When you set the scheme as you do in your example and then call to_s the URI is build without the host...

You can try something like the following: (That's a quick hack, I don't know the URI details...)

uri = URI::parse("www.google.com")
if uri.scheme.nil? && uri.host.nil?
  unless uri.path.nil?
    uri.scheme = "http"
    uri.host = uri.path
    uri.path = ""
  end
end

puts uri.to_s
Scolytus
Thanks! Fixed the example. A little copy/paste issue ;)
maz
+3  A: 

The leading slashes (//) indicate that the URL is an IP-based address, and are needed to flag the hostname so URI can parse them correctly.

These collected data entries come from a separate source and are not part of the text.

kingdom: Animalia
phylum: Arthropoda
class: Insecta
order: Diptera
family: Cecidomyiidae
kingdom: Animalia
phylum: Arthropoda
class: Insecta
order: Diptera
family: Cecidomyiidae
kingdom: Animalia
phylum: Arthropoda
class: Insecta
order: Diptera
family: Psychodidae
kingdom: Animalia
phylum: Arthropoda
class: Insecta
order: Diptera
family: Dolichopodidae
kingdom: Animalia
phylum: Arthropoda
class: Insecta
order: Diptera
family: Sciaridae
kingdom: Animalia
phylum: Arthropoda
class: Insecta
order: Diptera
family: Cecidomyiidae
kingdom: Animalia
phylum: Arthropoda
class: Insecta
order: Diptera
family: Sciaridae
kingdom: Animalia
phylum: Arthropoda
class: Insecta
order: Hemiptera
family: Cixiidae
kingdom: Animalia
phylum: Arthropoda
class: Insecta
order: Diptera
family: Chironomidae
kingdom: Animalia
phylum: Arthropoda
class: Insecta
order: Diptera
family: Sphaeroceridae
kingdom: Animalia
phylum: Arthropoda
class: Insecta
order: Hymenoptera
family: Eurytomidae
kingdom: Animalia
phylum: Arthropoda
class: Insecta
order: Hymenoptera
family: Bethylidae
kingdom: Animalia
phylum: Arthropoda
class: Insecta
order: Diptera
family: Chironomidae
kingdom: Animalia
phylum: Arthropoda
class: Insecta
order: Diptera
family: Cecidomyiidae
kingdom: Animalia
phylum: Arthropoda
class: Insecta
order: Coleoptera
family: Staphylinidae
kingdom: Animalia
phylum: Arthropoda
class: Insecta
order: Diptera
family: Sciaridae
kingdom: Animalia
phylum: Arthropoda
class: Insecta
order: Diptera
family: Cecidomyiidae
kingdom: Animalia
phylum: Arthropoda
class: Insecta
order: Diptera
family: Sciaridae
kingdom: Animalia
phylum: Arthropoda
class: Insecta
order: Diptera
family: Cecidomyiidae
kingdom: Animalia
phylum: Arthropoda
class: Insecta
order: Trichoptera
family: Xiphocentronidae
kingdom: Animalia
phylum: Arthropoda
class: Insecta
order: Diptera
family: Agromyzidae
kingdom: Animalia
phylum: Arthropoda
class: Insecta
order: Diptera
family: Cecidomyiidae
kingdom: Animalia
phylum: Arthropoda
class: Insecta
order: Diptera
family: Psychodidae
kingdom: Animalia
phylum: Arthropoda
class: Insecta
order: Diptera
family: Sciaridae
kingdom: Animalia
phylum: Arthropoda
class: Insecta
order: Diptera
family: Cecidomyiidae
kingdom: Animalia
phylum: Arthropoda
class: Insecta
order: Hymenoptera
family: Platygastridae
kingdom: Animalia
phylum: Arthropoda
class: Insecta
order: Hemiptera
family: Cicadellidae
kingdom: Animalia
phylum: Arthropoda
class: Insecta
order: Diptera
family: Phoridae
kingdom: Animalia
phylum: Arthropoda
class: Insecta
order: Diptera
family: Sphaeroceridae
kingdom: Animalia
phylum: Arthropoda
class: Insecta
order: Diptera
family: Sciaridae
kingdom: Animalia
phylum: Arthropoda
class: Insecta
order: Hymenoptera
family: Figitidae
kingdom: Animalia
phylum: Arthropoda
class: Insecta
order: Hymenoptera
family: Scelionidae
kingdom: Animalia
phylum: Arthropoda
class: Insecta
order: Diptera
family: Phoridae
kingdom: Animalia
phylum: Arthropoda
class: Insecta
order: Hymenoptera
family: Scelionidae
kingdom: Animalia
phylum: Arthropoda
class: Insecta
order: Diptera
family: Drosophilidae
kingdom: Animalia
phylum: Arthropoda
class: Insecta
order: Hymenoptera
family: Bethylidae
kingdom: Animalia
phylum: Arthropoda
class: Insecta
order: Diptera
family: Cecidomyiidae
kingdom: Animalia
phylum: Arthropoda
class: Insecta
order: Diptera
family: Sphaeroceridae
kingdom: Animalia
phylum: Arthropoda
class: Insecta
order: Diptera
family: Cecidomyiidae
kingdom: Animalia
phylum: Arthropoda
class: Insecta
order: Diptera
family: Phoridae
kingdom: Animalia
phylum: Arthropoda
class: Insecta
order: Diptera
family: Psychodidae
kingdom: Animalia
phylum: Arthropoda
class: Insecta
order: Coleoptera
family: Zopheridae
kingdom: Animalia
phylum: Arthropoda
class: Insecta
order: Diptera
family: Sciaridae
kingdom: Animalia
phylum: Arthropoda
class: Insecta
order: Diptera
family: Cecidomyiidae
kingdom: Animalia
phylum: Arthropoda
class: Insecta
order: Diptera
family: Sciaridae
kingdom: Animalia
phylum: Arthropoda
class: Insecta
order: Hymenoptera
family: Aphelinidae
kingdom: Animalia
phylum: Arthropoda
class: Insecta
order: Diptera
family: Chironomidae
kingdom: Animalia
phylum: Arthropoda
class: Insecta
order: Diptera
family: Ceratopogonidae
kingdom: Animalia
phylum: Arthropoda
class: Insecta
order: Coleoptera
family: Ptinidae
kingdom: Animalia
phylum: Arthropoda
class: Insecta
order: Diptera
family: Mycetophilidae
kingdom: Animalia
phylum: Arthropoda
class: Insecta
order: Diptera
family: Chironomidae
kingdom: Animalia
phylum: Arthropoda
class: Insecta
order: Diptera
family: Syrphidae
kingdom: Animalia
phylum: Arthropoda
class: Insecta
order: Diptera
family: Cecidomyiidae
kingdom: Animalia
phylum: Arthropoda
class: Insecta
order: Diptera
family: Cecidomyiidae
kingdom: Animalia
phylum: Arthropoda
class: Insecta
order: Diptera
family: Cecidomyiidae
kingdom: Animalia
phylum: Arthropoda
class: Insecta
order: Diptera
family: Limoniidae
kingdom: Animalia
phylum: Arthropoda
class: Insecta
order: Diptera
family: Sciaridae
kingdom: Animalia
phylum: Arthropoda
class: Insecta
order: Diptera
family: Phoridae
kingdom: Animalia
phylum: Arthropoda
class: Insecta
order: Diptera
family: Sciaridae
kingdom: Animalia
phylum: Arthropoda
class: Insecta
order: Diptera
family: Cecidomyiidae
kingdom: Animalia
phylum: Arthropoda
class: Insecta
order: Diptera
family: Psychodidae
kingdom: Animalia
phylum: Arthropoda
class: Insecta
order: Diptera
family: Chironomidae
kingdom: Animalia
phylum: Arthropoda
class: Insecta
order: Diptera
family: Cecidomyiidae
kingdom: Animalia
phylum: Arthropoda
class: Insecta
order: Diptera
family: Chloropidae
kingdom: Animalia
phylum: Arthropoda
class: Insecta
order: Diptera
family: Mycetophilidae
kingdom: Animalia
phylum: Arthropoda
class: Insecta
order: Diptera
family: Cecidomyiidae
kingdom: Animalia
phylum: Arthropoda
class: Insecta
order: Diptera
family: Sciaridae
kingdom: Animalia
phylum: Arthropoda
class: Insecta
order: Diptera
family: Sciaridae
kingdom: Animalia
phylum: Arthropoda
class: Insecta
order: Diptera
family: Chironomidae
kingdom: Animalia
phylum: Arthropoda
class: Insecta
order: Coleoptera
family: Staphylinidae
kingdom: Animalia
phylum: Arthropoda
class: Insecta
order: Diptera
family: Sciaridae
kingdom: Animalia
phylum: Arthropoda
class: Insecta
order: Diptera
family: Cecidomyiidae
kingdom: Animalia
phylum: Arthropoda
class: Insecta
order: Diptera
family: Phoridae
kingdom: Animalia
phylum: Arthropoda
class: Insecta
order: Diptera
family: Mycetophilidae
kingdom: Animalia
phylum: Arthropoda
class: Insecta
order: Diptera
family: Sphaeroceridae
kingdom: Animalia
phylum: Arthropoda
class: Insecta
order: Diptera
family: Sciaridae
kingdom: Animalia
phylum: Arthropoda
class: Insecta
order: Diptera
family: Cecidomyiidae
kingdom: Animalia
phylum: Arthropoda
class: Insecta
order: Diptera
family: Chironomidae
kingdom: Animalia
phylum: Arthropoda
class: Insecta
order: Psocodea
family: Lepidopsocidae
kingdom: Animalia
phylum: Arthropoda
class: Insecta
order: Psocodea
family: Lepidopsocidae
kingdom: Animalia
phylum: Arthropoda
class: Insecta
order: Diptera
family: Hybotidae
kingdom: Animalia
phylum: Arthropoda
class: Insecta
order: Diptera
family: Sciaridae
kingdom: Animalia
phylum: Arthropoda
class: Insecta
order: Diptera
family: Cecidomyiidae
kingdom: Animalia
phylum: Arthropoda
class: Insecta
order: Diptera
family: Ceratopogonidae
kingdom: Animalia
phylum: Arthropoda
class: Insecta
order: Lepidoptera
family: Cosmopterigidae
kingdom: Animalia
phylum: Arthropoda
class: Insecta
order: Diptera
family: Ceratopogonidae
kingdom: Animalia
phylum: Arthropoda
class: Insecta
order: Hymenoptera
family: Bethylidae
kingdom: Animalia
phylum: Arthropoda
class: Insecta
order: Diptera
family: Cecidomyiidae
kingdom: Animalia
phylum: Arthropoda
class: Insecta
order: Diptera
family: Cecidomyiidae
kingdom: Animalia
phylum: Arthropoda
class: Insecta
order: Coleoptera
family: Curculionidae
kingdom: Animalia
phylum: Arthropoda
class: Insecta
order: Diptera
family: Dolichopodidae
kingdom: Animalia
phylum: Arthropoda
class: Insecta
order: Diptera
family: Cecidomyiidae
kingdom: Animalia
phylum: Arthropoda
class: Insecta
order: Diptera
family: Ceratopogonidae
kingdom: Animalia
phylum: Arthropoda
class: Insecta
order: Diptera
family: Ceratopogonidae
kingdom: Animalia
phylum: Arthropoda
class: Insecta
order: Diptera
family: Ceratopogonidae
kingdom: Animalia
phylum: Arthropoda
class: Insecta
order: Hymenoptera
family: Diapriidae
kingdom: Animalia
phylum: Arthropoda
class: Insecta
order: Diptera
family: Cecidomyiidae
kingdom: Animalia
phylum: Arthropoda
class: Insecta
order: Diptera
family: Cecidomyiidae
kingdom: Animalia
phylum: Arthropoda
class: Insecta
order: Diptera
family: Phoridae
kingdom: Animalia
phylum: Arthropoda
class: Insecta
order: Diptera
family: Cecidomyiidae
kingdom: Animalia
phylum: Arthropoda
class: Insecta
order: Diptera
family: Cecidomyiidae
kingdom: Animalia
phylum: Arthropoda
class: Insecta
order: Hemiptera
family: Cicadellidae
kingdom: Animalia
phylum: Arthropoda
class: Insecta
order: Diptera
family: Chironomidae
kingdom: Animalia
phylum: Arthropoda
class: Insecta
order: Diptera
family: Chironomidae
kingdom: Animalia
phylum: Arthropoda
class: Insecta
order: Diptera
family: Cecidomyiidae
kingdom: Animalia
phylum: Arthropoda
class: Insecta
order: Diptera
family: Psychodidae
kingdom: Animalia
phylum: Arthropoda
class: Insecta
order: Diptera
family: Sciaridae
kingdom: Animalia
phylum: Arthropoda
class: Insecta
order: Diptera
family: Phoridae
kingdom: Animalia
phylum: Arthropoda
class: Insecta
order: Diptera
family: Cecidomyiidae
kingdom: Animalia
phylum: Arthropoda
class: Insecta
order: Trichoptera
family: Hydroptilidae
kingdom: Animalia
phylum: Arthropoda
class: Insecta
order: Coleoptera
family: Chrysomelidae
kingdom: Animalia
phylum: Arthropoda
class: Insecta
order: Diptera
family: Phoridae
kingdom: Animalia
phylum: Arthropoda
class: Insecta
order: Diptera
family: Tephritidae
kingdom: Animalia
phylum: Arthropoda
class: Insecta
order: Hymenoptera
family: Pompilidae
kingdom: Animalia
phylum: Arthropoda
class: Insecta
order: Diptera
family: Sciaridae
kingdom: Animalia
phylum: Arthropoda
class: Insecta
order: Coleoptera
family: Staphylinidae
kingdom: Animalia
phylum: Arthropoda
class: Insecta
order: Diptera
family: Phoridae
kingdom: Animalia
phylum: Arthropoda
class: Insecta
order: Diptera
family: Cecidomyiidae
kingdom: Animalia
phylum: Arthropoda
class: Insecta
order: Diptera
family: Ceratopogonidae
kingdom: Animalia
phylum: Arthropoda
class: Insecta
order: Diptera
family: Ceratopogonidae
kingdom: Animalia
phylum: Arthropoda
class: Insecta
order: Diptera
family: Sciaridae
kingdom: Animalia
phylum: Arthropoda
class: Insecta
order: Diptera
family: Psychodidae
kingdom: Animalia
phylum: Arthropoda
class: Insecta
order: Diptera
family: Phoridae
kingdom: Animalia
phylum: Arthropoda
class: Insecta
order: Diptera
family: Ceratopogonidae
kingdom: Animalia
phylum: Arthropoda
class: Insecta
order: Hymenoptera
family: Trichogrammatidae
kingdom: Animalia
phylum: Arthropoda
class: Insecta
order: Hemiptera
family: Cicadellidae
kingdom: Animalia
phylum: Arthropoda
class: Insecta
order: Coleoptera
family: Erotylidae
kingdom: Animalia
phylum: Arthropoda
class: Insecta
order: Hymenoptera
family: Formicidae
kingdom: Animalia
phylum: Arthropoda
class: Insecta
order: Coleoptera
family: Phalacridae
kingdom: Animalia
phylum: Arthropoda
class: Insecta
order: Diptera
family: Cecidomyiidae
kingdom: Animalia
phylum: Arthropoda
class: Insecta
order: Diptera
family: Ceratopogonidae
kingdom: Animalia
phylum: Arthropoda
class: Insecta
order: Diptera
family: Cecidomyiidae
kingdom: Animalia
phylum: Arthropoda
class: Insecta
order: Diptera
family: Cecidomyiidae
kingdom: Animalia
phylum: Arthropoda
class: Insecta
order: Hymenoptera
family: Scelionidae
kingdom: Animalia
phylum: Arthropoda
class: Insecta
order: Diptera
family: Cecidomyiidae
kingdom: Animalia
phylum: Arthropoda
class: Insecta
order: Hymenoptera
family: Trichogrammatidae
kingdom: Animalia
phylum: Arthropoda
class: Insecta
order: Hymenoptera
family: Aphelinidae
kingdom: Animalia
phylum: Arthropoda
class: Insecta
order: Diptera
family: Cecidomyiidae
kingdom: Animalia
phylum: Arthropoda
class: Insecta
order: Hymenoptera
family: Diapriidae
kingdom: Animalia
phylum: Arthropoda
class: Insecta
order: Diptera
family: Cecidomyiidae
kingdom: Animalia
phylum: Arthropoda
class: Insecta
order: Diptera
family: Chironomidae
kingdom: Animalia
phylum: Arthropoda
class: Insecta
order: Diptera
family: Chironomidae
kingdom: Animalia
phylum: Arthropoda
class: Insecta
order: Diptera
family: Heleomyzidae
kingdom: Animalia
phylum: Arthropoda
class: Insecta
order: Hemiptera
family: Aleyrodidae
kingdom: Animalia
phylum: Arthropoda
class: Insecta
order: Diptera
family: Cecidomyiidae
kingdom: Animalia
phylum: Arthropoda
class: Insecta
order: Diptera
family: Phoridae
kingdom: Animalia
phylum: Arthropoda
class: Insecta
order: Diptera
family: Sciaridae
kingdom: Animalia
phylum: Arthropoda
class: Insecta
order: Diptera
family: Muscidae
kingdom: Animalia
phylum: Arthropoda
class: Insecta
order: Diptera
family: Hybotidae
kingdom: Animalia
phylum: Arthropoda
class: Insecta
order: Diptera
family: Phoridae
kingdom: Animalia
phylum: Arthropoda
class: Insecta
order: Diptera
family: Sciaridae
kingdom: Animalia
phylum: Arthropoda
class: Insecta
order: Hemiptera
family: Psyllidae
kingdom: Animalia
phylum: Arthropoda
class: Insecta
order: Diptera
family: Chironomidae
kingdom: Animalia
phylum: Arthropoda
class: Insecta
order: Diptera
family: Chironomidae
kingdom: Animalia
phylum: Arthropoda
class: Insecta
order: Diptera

Wikipedia has some good overviews and examples of use:

http://en.wikipedia.org/wiki/Url , http://en.wikipedia.org/wiki/URI_scheme , http://en.wikipedia.org/wiki/URL_normalization

The best information is in the spec itself: http://www.ietf.org/rfc/rfc1738.txt particularly in section 3.1 "3.1. Common Internet Scheme Syntax".

You might want to consider using the Addressable gem. It's smarter and is what I use when I need to do a lot of URI parsing or manipulation.

http://addressable.rubyforge.org/ and http://addressable.rubyforge.org/api/Addressable/URI.html

Greg
+1. For your particular use case, you might want to look at `Addressable::URI.heuristic_parse`, which is *specifically* intended for the case, where some information is genuinely missing from the URI rather than intentionally left out.
Jörg W Mittag
Addressable::URI.heuristic_parse is exactly what I'm looking for. Thank you!
maz